El silencio de cristal claudica entre las horas y se queda solo, aromado de brillos y cantos que conturban. Entre el ruido de los pájaros, la voz lírica indaga el oro puro del ser sobre la hierba. Confinado en el último rincón del tiempo, el poeta se derrumba sobre las horas y el amor. En su libro, Paraíso claustral (Vaso Roto), conversan Bernardo de Claraval, en cuya celda suenan las campanas, y Si Kongtu, el poeta chino que se debate en el jardín oculto de la dinastía Tang entre Tu Fu y Li Tai-pe allí donde triunfa mi admirado Wang Wei, que estremece con sus versos. Fue ilustrador y músico y tuvo una vida zarandeada y tormentosa. 52.000 poetas, en fin, estuvieron censados en la época Tang.
La palabra yacente y pedernal de Carlos Aganzo viene de la región de Nod. Es la llama que prende el infinito en la pluma del poeta, sometido al canto de los labios enjaulados de la amada. No tienen respuesta sus palabras. La danza, sí. La música callada, la soledad sonora que ilumina el sagrado holocausto del amor.

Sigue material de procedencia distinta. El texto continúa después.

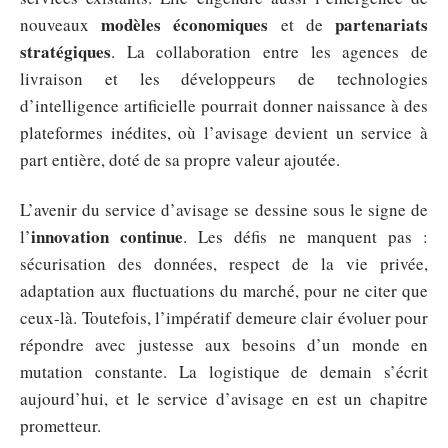
modèles économiques
partenariats
nouveaux
et de
stratégiques
. La collaboration entre les agences de
livraison et les développeurs de technologies
d’intelligence artificielle pourrait donner naissance à des
plateformes inédites, où l’avisage devient un service à
part entière, doté de sa propre valeur ajoutée.
L’avenir du service d’avisage se dessine sous le signe de
innovation continue
l’
. Les défis ne manquent pas :
sécurisation des données, respect de la vie privée,
adaptation aux fluctuations du marché, pour ne citer que
ceux-là. Toutefois, l’impératif demeure clair évoluer pour
répondre avec justesse aux besoins d’un monde en
mutation constante. La logistique de demain s’écrit
aujourd’hui, et le service d’avisage en est un chapitre
prometteur.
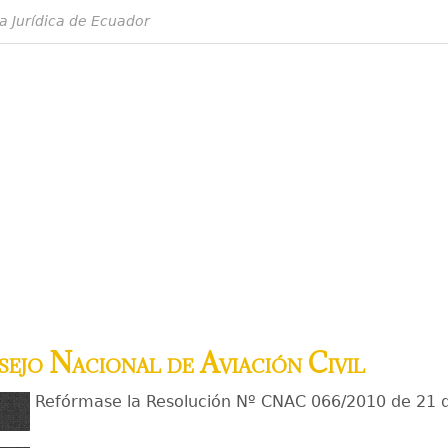
a Jurídica de Ecuador
ejo Nacional de Aviación Civil
Refórmase la Resolución Nº CNAC 066/2010 de 21 de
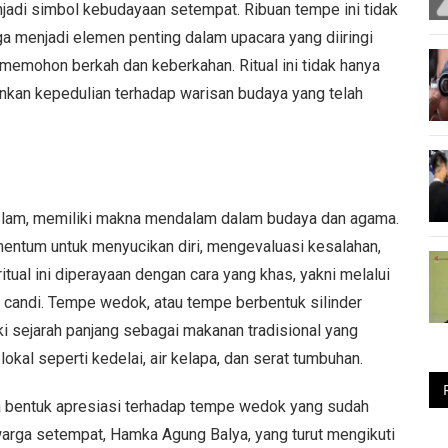
adi simbol kebudayaan setempat. Ribuan tempe ini tidak
ga menjadi elemen penting dalam upacara yang diiringi
memohon berkah dan keberkahan. Ritual ini tidak hanya
nkan kepedulian terhadap warisan budaya yang telah
Islam, memiliki makna mendalam dalam budaya dan agama.
omentum untuk menyucikan diri, mengevaluasi kesalahan,
tual ini diperayaan dengan cara yang khas, yakni melalui
 candi. Tempe wedok, atau tempe berbentuk silinder
ki sejarah panjang sebagai makanan tradisional yang
kal seperti kedelai, air kelapa, dan serat tumbuhan.
juga bentuk apresiasi terhadap tempe wedok yang sudah
u warga setempat, Hamka Agung Balya, yang turut mengikuti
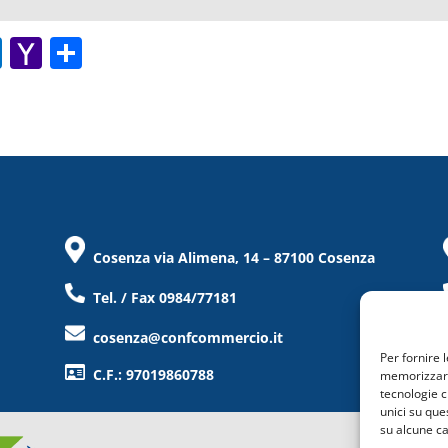
O
Y
C
ut
a
o
lo
h
n
o
o
di
k.
o
vi
c
M
di
o
ai
Cosenza via Alimena, 14 – 87100 Cosenza
m
l
Tel. / Fax 0984/77181
cosenza@confcommercio.it
Per fornire 
C.F.: 97019860788
memorizzare 
tecnologie c
unici su que
su alcune ca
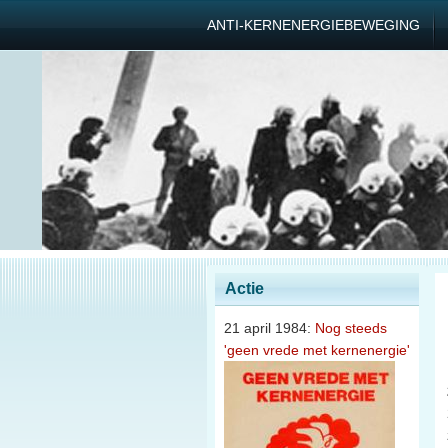
ANTI-KERNENERGIEBEWEGING
Actie
21 april 1984:
Nog steeds
'geen vrede met kernenergie'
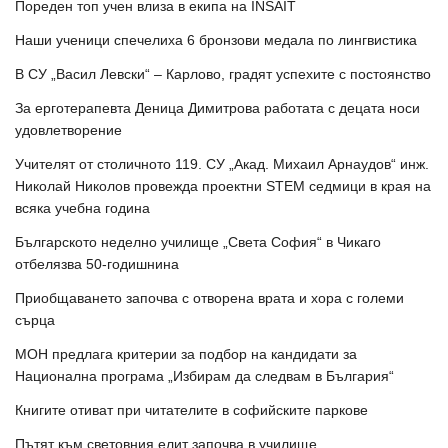
Пореден топ учен влиза в екипа на INSAIT
Наши ученици спечелиха 6 бронзови медала по лингвистика
В СУ „Васил Левски“ – Карлово, градят успехите с постоянство
За ерготерапевта Деница Димитрова работата с децата носи
удовлетворение
Учителят от столичното 119. СУ „Акад. Михаил Арнаудов“ инж.
Николай Николов провежда проектни STEM седмици в края на
всяка учебна година
Българското неделно училище „Света София“ в Чикаго
отбелязва 50-годишнина
Приобщаването започва с отворена врата и хора с големи
сърца
МОН предлага критерии за подбор на кандидати за
Национална програма „Избирам да следвам в България“
Книгите отиват при читателите в софийските паркове
Пътят към световния елит започва в училище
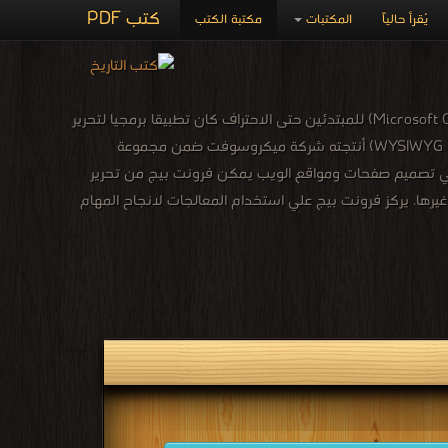
كتب PDF
يُقرأ حالياً
المكتبات
مكتبة الكتب
قسم يحتوي على كتب لشرح مايكروسوفت أوفيس فرونت بيج (بالإنجليزية: Microsoft Office Frontpage)‏ للمبتدئين حتى الاحتراف كان تطبيقا برمجيا لتحرير
إتش تي إم إل وتصميم وإدارة مواقع الويب يطبق مفهوم ما تراه هو ما تحصل عليه (بالإنجليزية WYSIWYG) أنتجته شركة ميكروسوفت ضمن مجموعة
 تصميم صفحات ومواقع الويب يمكن فرونت بيج من تحرير
رها. يركز فرونت بيج علي استخدام المعالجات لانجاح المهام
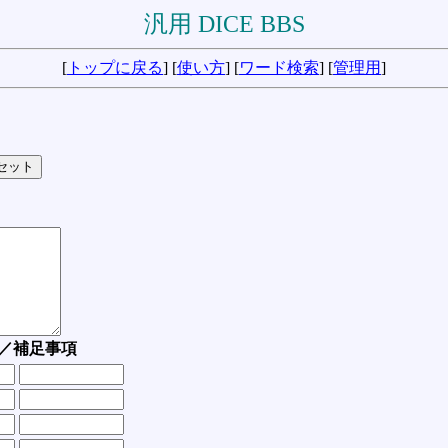
汎用 DICE BBS
[
トップに戻る
] [
使い方
] [
ワード検索
] [
管理用
]
／補足事項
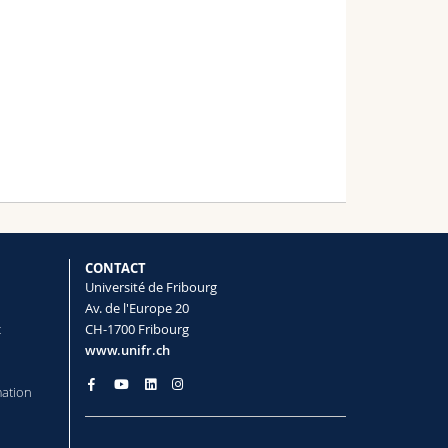
CONTACT
Université de Fribourg
Av. de l'Europe 20
t
CH-1700 Fribourg
www.unifr.ch
mation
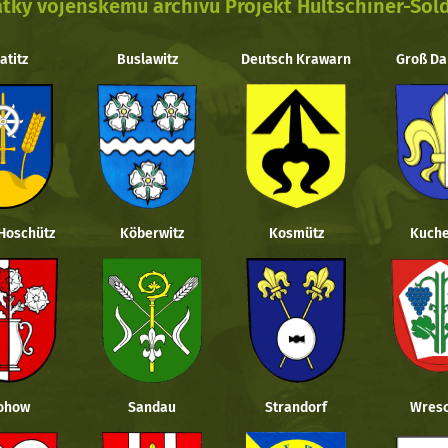
tky vojenskému archivu Projekt Hultschiner-Sol
atitz
Buslawitz
Deutsch Krawarn
Groß Da
 Hoschütz
Köberwitz
Kosmütz
Kuche
ohow
Sandau
Strandorf
Wresc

Busca el poeta la verdad entre las sombras y se agota al contemplar la noche sin luna que se incendia de esplendor
Sobre los campos fúlgidos de luz, la iluminación se hace verdosa para contemplar el coloquio de las piedras, la lección sin pudor del manantial. Con los párpados ardidos por el sol, muerde el aire el poeta entristecido y turbio en su busca vacilante de la amada lejana y sola. Frente al lienzo de fuego de los cirros, el corazón se ofrece en carne viva en la distancia. La razón no lo entenderá. Por eso bascula entre el fulgor, el ansia y el silencio porque no debe arañar la sustancia del amor.

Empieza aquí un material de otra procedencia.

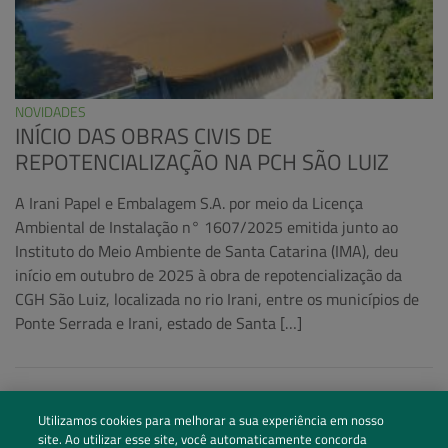
NOVIDADES
INÍCIO DAS OBRAS CIVIS DE
REPOTENCIALIZAÇÃO NA PCH SÃO LUIZ
A Irani Papel e Embalagem S.A. por meio da Licença
Ambiental de Instalação n° 1607/2025 emitida junto ao
Instituto do Meio Ambiente de Santa Catarina (IMA), deu
início em outubro de 2025 à obra de repotencialização da
CGH São Luiz, localizada no rio Irani, entre os municípios de
Ponte Serrada e Irani, estado de Santa […]
Utilizamos cookies para melhorar a sua experiência em nosso
site. Ao utilizar esse site, você automaticamente concorda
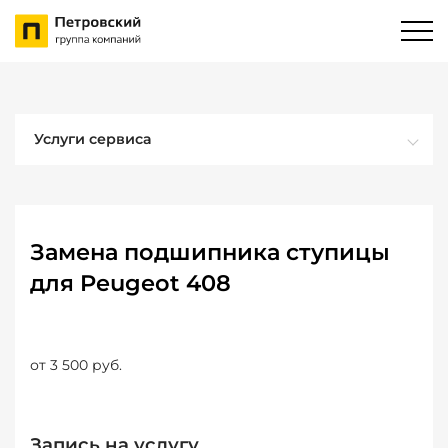
Услуги сервиса
Замена подшипника ступицы
для Peugeot 408
от 3 500 руб.
Запись на услугу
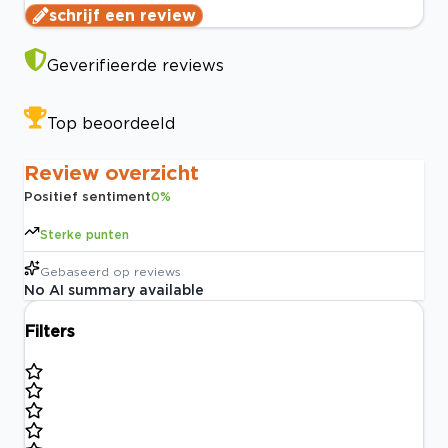
schrijf een review
Geverifieerde reviews
Top beoordeeld
Review overzicht
Positief sentiment
0
%
Sterke punten
Gebaseerd op
reviews
No AI summary available
Filters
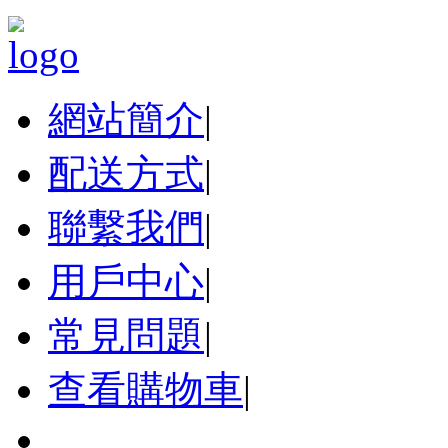
網站簡介
|
配送方式
|
聯繫我們
|
用戶中心
|
常見問題
|
查看購物車
|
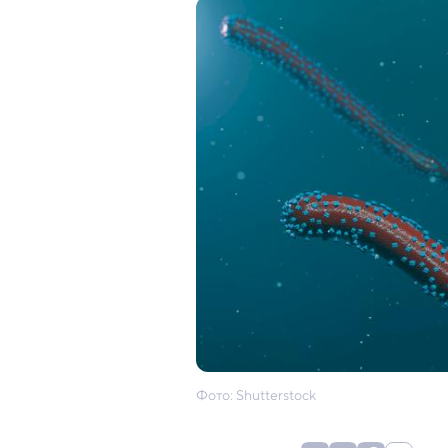
Фото: Shutterstock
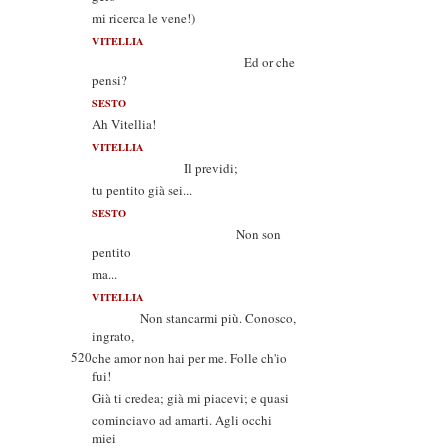
mi ricerca le vene!)
VITELLIA
Ed or che
pensi?
SESTO
Ah Vitellia!
VITELLIA
Il previdi;
tu pentito già sei...
SESTO
Non son
pentito
ma...
VITELLIA
Non stancarmi più. Conosco,
ingrato,
520
che amor non hai per me. Folle ch'io
fui!
Già ti credea; già mi piacevi; e quasi
cominciavo ad amarti. Agli occhi
miei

Es tan largo el olvido, escribió Pablo Neruda. ¿Vive el amor de la carne sacudida? ¿Vive el amor de incendios minerales?, se pregunta Carlos Aganzo. Sin él, sin el amor, las cosas del mundo se reducen al sonido o al silencio. Son heridas. Heridas sin cicatrizar, abiertas sobre los despojos de la tarde, mientras desde lo alto del nido las sombras inician su viaje hacia la nada. Porque Jean-Paul Sartre tenía razón. El ser es un ser para la nada, es un ser para la muerte como en el verso liminar de José Hierro, que se recitará dentro de doscientos años con la misma fuerza que hoy: “Qué más da que la nada fuera nada / si más nada será, después de todo, / después de tanto todo para nada”.

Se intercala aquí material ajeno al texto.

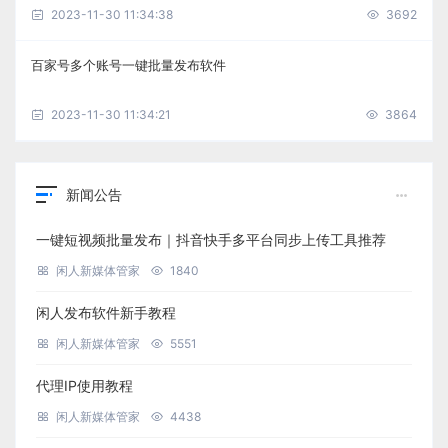
2023-11-30 11:34:38
3692
百家号多个账号一键批量发布软件
2023-11-30 11:34:21
3864
新闻公告
一键短视频批量发布｜抖音快手多平台同步上传工具推荐
闲人新媒体管家
1840
闲人发布软件新手教程
闲人新媒体管家
5551
代理IP使用教程
闲人新媒体管家
4438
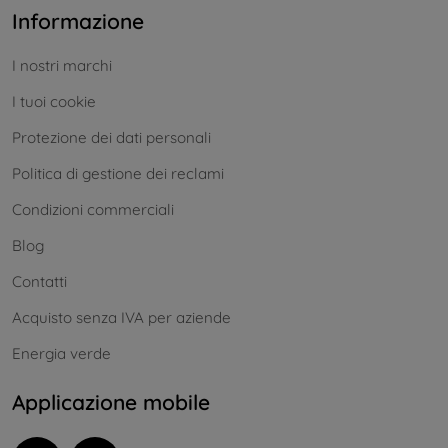
Informazione
I nostri marchi
I tuoi cookie
Protezione dei dati personali
Politica di gestione dei reclami
Condizioni commerciali
Blog
Contatti
Acquisto senza IVA per aziende
Energia verde
Applicazione mobile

Ícaro decepcionado, en el soneto de Quevedo del polvo enamorado, sabe que el alma cuelga en el vacío. Es el batir de los peces abisales. Y no sabe a donde vamos ni de donde venimos. ¿Somos de donde venimos o somos a donde vamos?, se pregunta el poeta, con remembranzas al Rubén grande de Lo fatal, cuando resumía en un verso la filosofía entera del siglo XIX y el Nietzsche devastado del Dios muerto, la genealogía de la moral, el origen de la tragedia y las palabras como brasas de Zaratustra.
Poesía de vanguardia conceptual, en Paraíso claustral se encienden los pensamientos de Carlos Aganzo, casi todos profundos, algunos vulgares, ninguno rastrero. Se queja, en fin, el poeta de que lo ha perdido todo. Es verdad. Y piensa que no ha sido nada, que no es nada. Salvo permanecer en la línea de cabeza de la poesía española de última vanguardia.